ワークロード	Stable identity, invoke URL, importance, sharing, monitoring, and lifetime rules tied to artifact status.	Workload concepts, Choose draft vs. locked.
Runtime execution	Pods back protons; Workload status aggregates pod and proton state (including worst-state-wins for replicas).	Lifecycle states, Replace and roll out.
Day zero to production	Draft Workloads for iteration; lock (or promote) for indefinite lifetime; rolling replacement for zero-downtime upgrades.	Hello, Workload, Production-ready tutorial, Promote.
Observability	OTel logs, metrics, traces; Workload stats, events, and history; retention differs for draft vs. locked.	Monitoring concepts, Health and readiness.

Design principles¶

These principles explain why the API is shaped the way it is—useful when you're deciding where a piece of configuration belongs or whether a workflow fits the model.

Principle	説明
Separation of concerns	Artifacts define what the container is (image, entrypoint, probes, resource requests, baseline env).

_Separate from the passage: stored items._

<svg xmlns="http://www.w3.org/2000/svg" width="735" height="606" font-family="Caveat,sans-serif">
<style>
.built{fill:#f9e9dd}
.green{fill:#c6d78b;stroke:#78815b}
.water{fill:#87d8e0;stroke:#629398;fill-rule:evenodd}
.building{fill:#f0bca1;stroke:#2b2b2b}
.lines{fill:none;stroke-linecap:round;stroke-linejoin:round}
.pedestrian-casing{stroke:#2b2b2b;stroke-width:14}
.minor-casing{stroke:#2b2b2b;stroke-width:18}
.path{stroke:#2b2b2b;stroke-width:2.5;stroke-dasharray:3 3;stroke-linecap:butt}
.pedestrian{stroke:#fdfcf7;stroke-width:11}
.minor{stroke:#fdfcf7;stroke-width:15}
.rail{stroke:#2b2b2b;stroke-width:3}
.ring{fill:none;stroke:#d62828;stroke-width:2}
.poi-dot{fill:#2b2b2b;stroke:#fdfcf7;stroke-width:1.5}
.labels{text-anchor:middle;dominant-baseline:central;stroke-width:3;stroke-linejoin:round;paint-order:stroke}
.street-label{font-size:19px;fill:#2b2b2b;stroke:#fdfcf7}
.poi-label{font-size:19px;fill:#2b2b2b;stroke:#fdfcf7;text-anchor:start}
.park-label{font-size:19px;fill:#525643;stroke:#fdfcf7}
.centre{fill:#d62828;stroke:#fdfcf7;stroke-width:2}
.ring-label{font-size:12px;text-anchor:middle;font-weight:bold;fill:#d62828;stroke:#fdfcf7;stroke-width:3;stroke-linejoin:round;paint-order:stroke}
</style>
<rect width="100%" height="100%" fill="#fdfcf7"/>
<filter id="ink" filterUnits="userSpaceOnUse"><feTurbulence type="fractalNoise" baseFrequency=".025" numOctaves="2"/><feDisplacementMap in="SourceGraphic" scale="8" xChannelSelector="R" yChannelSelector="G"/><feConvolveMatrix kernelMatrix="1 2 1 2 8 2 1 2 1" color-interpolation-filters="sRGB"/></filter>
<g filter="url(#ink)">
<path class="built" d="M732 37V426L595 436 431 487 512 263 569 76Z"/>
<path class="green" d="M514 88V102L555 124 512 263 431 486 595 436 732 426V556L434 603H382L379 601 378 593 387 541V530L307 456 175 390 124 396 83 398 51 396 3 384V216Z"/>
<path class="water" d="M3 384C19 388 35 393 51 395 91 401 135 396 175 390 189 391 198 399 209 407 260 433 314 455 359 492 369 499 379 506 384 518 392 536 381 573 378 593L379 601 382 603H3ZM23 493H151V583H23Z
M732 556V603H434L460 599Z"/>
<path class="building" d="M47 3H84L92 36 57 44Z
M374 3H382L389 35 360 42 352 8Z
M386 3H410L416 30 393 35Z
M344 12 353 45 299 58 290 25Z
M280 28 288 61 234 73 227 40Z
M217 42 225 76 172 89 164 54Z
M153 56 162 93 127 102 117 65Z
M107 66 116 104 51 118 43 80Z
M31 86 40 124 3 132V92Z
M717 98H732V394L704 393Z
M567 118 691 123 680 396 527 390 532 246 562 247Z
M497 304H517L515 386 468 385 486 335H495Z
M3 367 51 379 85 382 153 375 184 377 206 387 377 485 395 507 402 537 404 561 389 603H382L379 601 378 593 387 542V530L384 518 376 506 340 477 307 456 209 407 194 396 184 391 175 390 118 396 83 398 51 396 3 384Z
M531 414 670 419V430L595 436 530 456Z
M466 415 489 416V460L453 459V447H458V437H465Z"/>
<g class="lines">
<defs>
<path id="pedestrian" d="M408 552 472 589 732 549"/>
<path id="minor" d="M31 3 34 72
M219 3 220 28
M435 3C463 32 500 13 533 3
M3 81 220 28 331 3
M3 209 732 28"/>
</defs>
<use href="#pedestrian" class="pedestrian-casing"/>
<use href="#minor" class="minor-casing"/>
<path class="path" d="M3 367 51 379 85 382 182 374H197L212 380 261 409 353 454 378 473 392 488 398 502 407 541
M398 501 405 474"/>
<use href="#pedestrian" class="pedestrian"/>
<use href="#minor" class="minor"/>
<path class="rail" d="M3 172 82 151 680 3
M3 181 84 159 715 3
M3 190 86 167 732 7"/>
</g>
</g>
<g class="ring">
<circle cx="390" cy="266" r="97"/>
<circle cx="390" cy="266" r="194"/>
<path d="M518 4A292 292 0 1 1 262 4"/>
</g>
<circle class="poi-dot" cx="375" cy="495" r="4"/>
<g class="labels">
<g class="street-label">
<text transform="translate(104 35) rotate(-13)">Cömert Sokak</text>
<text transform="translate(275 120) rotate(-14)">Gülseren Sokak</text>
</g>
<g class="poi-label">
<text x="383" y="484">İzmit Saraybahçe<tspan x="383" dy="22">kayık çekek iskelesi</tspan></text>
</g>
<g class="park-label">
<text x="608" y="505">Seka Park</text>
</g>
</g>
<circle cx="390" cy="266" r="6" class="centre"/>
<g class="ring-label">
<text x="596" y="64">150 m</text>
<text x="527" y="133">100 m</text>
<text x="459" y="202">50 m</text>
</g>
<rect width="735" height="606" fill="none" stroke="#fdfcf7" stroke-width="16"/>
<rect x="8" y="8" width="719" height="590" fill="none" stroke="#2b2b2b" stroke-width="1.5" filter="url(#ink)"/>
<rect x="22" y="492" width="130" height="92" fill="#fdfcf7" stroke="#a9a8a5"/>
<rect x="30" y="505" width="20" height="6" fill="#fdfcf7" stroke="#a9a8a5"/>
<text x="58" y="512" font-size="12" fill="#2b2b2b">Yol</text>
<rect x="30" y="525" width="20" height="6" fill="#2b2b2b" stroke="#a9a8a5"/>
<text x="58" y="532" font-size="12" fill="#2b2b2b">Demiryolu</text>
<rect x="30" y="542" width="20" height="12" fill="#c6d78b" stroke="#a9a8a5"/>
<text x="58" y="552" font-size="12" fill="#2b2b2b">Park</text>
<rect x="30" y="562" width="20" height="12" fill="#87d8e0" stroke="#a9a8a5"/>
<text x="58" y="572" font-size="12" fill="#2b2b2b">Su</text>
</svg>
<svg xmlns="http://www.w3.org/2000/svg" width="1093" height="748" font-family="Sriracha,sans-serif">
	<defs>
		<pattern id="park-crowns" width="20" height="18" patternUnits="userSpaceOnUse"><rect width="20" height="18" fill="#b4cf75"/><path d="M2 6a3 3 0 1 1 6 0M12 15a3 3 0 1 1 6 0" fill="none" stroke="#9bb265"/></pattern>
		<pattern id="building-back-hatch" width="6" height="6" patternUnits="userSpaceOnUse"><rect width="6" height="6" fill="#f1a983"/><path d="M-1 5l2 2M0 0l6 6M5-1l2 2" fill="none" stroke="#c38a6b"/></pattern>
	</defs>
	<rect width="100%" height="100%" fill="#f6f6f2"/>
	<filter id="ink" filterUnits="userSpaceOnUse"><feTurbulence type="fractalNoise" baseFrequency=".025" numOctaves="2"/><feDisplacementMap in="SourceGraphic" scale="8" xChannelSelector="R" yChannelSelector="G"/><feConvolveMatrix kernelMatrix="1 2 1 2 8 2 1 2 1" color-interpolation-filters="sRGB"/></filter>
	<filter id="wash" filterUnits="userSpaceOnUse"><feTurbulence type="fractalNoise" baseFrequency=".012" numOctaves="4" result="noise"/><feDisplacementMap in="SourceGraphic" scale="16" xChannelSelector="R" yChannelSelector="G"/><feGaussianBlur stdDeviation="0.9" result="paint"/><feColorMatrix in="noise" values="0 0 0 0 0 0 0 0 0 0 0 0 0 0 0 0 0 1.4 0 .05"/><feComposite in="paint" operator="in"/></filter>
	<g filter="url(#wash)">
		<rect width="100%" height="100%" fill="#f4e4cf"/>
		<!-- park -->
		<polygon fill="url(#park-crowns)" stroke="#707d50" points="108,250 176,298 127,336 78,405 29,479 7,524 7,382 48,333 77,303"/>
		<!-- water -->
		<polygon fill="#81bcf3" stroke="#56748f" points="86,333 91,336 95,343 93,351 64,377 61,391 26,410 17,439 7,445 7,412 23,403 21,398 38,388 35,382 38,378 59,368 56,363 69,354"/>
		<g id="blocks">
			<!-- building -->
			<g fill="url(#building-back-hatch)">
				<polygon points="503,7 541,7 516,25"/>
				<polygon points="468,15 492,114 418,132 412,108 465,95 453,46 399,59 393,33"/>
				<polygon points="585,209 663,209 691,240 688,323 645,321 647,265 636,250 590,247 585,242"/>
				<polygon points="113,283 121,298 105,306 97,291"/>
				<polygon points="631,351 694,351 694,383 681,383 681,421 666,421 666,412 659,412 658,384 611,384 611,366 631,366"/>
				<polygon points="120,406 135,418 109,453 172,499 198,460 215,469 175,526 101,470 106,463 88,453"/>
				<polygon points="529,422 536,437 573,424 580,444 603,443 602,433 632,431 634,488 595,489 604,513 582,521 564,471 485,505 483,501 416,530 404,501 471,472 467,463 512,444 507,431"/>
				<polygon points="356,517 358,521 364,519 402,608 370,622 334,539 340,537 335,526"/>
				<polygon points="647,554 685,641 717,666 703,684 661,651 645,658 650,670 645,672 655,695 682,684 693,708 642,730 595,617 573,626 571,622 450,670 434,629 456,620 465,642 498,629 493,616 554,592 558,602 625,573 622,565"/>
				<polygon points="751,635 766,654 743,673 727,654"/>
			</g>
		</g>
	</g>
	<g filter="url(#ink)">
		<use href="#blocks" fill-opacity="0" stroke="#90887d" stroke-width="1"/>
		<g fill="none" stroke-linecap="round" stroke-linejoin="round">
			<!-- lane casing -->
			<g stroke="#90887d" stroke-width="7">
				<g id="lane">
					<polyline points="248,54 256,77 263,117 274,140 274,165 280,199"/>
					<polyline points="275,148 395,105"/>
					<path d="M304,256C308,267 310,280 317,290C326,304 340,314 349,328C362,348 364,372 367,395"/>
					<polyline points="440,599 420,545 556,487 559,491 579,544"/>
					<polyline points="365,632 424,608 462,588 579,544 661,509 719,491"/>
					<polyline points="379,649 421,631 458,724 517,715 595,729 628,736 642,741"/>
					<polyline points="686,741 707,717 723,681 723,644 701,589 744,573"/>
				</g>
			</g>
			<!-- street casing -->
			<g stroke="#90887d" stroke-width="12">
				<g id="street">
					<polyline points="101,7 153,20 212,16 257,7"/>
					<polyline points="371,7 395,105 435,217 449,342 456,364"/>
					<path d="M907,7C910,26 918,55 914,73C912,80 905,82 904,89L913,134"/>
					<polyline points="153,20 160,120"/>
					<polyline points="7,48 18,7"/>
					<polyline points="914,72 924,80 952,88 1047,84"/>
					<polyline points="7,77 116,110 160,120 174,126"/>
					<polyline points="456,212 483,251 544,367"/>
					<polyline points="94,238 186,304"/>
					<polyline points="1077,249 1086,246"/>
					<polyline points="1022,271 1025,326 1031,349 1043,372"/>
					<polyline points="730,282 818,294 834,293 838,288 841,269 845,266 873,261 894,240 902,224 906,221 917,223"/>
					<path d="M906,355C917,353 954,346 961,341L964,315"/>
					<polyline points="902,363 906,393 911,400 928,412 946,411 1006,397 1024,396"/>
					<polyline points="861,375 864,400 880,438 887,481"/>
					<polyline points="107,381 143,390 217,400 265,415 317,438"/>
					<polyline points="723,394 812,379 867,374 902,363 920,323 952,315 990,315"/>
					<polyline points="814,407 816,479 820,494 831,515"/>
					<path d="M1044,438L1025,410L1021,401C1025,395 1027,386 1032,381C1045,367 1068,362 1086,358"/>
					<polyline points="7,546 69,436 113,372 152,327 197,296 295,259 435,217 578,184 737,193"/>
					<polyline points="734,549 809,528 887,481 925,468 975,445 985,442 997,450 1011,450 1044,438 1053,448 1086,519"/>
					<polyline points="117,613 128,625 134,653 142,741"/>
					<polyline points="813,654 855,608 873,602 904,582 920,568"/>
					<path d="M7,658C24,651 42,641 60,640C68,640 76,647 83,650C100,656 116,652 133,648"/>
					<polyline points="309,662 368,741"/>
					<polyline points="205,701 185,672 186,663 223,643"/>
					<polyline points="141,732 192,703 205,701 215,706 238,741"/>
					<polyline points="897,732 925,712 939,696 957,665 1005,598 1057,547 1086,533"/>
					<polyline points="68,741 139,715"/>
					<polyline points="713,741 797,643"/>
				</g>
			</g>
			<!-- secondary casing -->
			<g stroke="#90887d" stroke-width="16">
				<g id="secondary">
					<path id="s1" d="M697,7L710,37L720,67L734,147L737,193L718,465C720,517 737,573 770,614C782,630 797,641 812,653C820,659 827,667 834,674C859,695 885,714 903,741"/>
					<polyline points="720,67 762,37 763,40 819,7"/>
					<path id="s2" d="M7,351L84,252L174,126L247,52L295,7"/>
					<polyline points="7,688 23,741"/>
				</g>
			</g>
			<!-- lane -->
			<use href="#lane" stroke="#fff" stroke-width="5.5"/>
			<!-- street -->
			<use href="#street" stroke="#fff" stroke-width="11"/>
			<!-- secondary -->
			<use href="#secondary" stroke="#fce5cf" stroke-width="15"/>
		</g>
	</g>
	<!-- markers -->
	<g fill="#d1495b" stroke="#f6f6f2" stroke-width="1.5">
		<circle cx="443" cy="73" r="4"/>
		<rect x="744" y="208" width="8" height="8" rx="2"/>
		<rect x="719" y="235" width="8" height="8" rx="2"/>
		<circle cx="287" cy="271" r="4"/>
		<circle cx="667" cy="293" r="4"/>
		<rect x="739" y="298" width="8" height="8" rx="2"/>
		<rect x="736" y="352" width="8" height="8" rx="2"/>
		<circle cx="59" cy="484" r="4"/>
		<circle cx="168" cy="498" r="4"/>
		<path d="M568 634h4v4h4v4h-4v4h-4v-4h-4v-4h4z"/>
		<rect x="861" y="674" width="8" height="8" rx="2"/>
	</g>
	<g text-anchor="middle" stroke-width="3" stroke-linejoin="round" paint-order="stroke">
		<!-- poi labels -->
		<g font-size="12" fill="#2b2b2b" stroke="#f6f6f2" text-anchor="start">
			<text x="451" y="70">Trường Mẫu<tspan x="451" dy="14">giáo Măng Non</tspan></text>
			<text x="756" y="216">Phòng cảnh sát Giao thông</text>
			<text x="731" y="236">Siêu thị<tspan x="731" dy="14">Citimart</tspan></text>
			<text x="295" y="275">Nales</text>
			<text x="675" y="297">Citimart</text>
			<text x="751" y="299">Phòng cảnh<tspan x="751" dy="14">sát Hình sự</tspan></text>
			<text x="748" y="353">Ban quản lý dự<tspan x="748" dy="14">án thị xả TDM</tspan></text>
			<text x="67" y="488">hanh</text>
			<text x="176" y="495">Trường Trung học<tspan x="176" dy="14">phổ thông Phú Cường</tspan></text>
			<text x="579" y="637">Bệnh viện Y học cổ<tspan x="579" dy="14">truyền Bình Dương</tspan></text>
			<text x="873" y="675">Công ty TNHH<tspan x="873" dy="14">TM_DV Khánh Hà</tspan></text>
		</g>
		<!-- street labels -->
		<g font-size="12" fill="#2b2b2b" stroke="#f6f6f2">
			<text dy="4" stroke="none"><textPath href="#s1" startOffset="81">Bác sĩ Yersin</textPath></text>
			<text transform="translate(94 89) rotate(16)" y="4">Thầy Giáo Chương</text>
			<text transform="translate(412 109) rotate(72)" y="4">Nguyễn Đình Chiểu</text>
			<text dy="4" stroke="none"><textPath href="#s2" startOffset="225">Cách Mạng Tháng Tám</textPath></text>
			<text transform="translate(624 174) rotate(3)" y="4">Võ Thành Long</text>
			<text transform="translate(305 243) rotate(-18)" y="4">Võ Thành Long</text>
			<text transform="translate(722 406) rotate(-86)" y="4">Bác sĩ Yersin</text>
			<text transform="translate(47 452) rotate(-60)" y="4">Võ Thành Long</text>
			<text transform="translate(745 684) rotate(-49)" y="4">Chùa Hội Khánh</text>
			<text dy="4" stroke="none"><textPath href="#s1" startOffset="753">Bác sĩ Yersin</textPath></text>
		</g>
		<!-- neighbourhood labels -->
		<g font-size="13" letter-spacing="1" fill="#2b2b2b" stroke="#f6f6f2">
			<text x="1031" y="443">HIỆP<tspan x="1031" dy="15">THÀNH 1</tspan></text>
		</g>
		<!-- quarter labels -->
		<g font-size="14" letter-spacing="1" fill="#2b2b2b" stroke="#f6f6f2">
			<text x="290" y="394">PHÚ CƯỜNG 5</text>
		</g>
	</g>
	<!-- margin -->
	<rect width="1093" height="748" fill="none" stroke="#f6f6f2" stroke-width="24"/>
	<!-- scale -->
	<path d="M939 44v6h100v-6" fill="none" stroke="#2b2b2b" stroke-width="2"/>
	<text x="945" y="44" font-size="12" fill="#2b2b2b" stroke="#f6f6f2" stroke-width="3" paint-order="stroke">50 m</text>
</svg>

Workloads define the governed identity and per-deployment runtime (importance, sharing, autoscaling, runtime parameter overrides). The same artifact can back many Workloads across environments.
Immutability for production	Locked artifacts are immutable and versioned within an artifact repository. The same locked artifact can back staging, production, and per-region Workloads with confidence that the binary hasn't changed underneath them.
Progressive governance	Draft artifacts and draft Workloads exist for fast iteration: 8-hour TTL, no required `importance`. Governance applies when you lock—either directly with `PATCH /artifacts/{id}` or in place via `POST /workloads/{id}/promote`.
Infrastructure abstraction	Workload status is computed from pod predicates by the platform, not surfaced from any specific underlying operator. The API surface is uniform across Workload types so the same lifecycle semantics apply whether your Workload runs as a Kubernetes Deployment, a NIM custom resource, or another execution shape.

次のステップ¶

Next, learn about Workload API endpoints and run the hello-world tutorial to deploy a real container in five minutes.

リソース	説明
Hello, Workload	Deploy `whoami` as a draft Workload, following the shortest path from zero to a running container on DataRobot.
API quick reference	Authentication, endpoint groups, and links into generated API documentation.
Best practices and troubleshooting	Container design, production hardening, security, and recovery steps for common failures.
Workload APIスキル	`datarobot-workload-api`コーディングエージェントスキルをインストールすると、Claude Code、Cursor、その他のエージェントから自然言語でワークロードのデプロイ、デバッグ、監視、管理を行うことができます。
CLIを使用したアーティファクトの管理	`dr artifact`リファレンス：ターミナルからワークロードアーティファクトのコードを作成、構築、ロック、および管理します。
CLIを使用したワークロードの管理	`dr workload`リファレンス：ターミナルからワークロードを作成、開始、停止、監視、および削除します。